After The Deathly Hallows – after having physically died and having tortured, injured, and potentially killed people in an all-out battle – one would think that would be a very real taste of the negative aspects of committing your life to fighting dark wizards. I am not inclined to believe that Harry truly enjoyed any of that. And while it is canon that he seemed to enjoy using the Cruciatus Curse on Bellatrix, I wonder how much of that enjoyment was from feeling as though he was stopping a dark wizard, or from sheer, rage-fueled revenge. After the war, when the person upon whom he wanted revenge was dead, was there truly any anger or enjoyment left in facing dark wizards?
To me, based on my intuitive connection with Harry, I truly believe that after the war, Harry would have been left feeling tired and empty. The entity that had defined his life from infancy was dead. And if the existence of Voldemort was more or less how he’d been forced to define himself for so long, when he is gone, what would Harry be left with in terms of identity? I’d wager that he would see it as nothing. He would try desperately to find a new meaning and purpose to his life.

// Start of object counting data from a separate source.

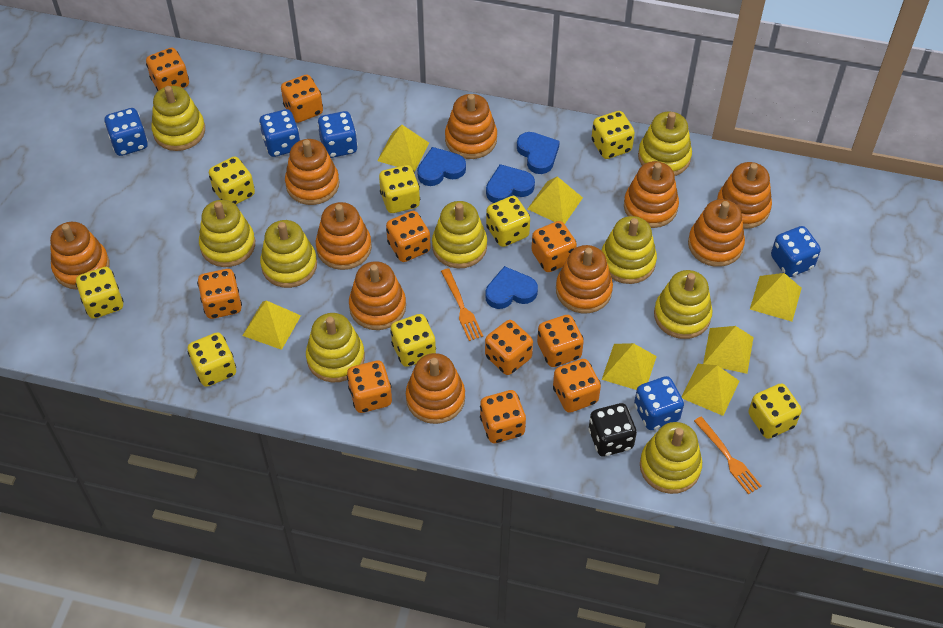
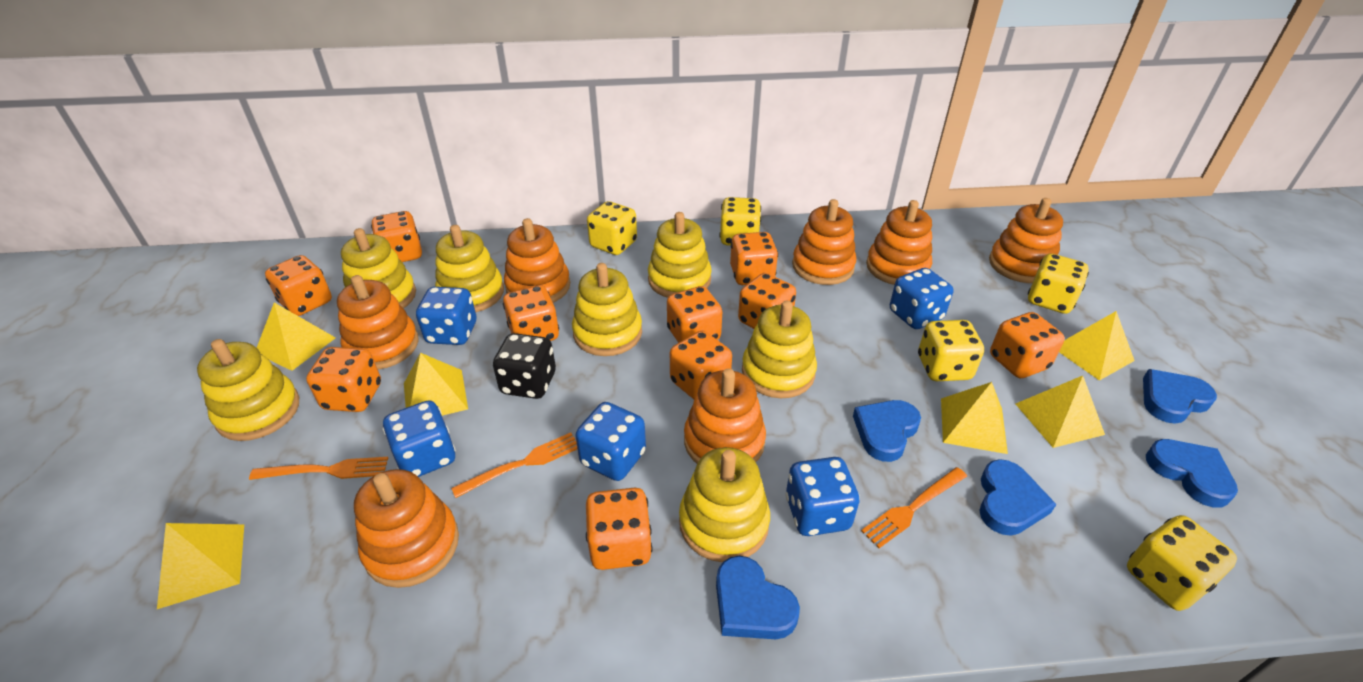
blue heart: [417,147,466,186] [485,266,538,309] [486,164,535,203] [517,132,560,174] = 4 -> [716,556,800,639] [853,400,921,462] [979,459,1057,536] [1143,369,1217,424] [1146,439,1238,508] = 5
orange fork: [441,268,483,341] [694,416,762,495] = 2 -> [249,457,388,480] [451,433,577,498] [861,467,967,548] = 3
orange stacking toy: [50,222,109,290] [285,139,339,205] [316,202,372,270] [349,261,406,330] [406,353,465,424] [445,94,497,159] [556,245,613,313] [624,161,679,228] [688,199,745,267] [717,162,772,229] = 10 -> [337,275,419,370] [354,469,459,588] [504,218,570,303] [684,369,766,463] [792,199,856,285] [866,200,932,285] [989,198,1063,283] = 7
yellow dice: [76,267,124,319] [188,332,236,387] [209,156,255,205] [379,165,420,213] [390,314,436,367] [486,196,530,247] [592,111,635,159] [748,383,802,439] = 8 -> [587,201,637,255] [719,197,761,246] [918,320,984,381] [1028,254,1089,314] [1127,515,1237,611] = 5
yellow pyramid: [242,300,301,350] [377,124,429,172] [528,177,583,224] [602,343,657,390] [682,364,739,416] [703,326,754,374] [750,273,802,322] = 7 -> [157,523,244,609] [257,303,335,371] [404,353,468,416] [941,382,1008,454] [1016,376,1105,448] [1059,311,1135,381] = 6
yellow stacking toy: [151,86,205,151] [199,200,255,267] [260,220,317,288] [306,313,365,382] [432,201,487,268] [601,216,657,284] [638,111,692,176] [640,422,702,494] [654,270,713,339] = 9 -> [197,339,299,441] [341,228,416,309] [435,225,504,312] [572,263,642,356] [648,212,712,298] [679,447,770,562] [742,301,817,398] = 7

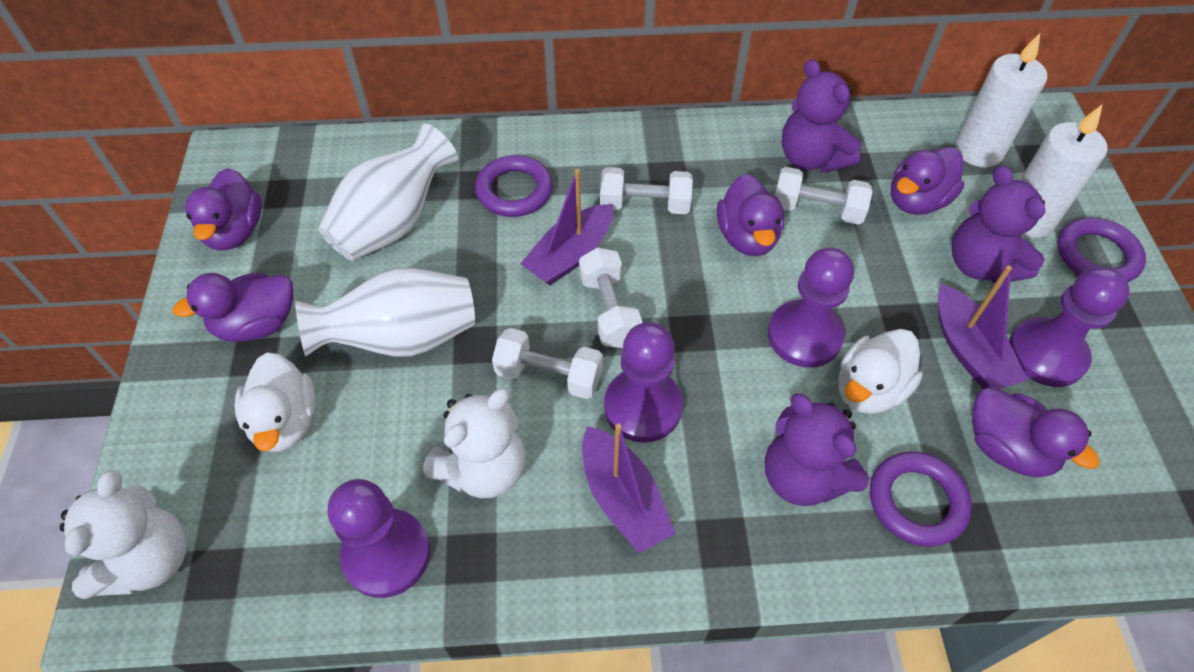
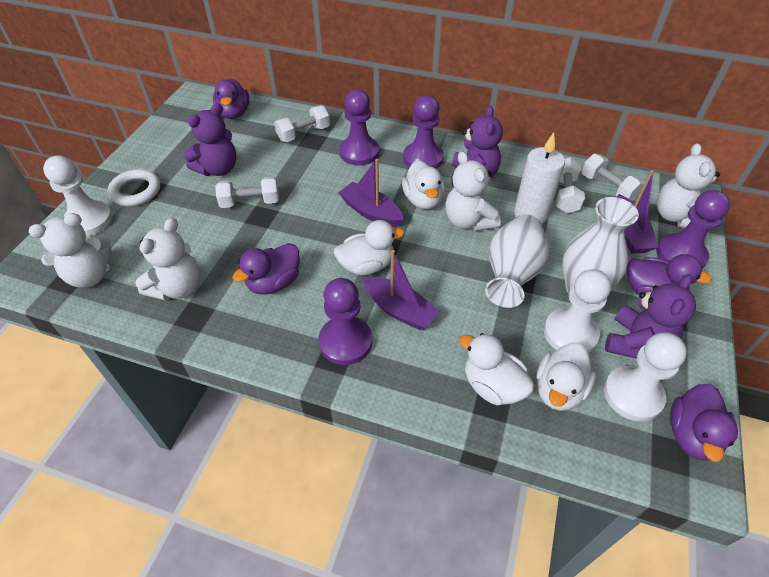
purple duck: [172,273,293,342] [185,168,262,251] [717,174,784,256] [891,147,964,215] [972,387,1100,478] = 5 -> [213,78,249,119] [232,243,300,295] [627,254,712,295] [670,384,738,462] = 4
purple ring: [475,155,553,217] [870,452,972,546] [1057,217,1146,282] = 3 -> none = 0
white candle: [955,33,1048,167] [1020,105,1107,238] = 2 -> [514,133,565,224] = 1
white duck: [235,352,315,452] [839,329,923,414] = 2 -> [334,220,405,275] [402,160,445,209] [459,333,534,406] [536,342,596,411] = 4
white pawn: none = 0 -> [43,155,113,236] [544,269,611,353] [604,332,687,422] = 3
white ring: none = 0 -> [107,169,160,206] = 1
white teddy bear: [60,470,186,599] [423,388,525,498] = 2 -> [29,213,111,287] [135,218,200,301] [445,151,501,231] [657,143,720,228] = 4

It is because of that drive to find meaning to his life that I could at least see him trying out the Auror career. Maybe he would have stayed for a year or two and then decided that it is terrible – too much paperwork, too much violence, too much of things he just doesn’t enjoy. After all, he’s done his time of fighting bad guys. It’s time to leave that to other witches and wizards.
No, I picture his life taking a much different route than the one J.K. Rowling laid out for him. I picture one where he gets to help people, one where he doesn’t simply follow a path he arbitrarily chose for himself as a teenager, one where he gets to truly heal and come to terms with his past.

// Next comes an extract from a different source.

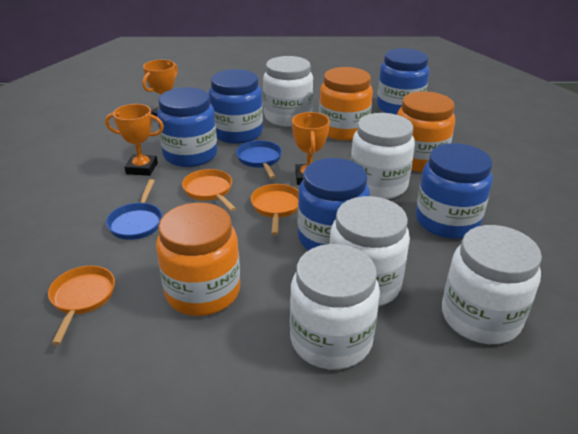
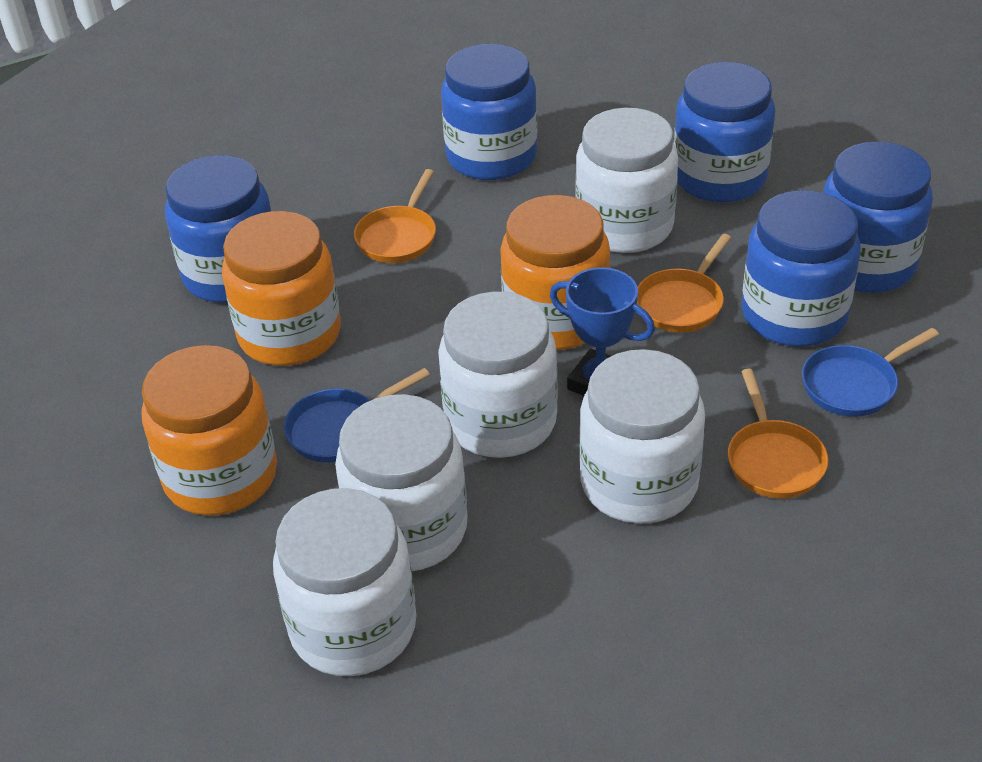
blue trophy: none = 0 -> [550,267,655,396] = 1
orange trophy: [105,104,164,176] [142,60,178,116] [292,112,330,185] = 3 -> none = 0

And maybe, having kids and settling down with Ginny would be one way to do that (although, those who know me know that I really don’t like the pairing. But I am willing to make a concession here). I could truly see him as a great father—one who is so invested in his children’s growth and development and cares about who they are as individuals. I could see him being the type of father who never raises his voice, who attends all of his children’s sporting matches, and who sends care packages at least once a month. I could see fatherhood suiting Harry just fine. But I don’t like the idea of him just settling down with a person who, much like the dream of becoming an Auror, was decided at a young age. An age that was fraught with so much difficulty and so little time for self-reflection. But who knows, Ginny is a strong character, and maybe after some self-reflection and growth on her part as well, they could truly be good for each other.
While this essay was originally just supposed to be a lighthearted birthday well-wishing to our boy Harry Potter, it certainly took a different path. But it is still relevant. I, like many others, am almost always thinking about the Harry Potter universe in some way, shape, or form. And as I grow older, I am able to appreciate just how much Harry Potter has been with me through my passage into adolescence and adulthood, and just how relevant he will always be to my life.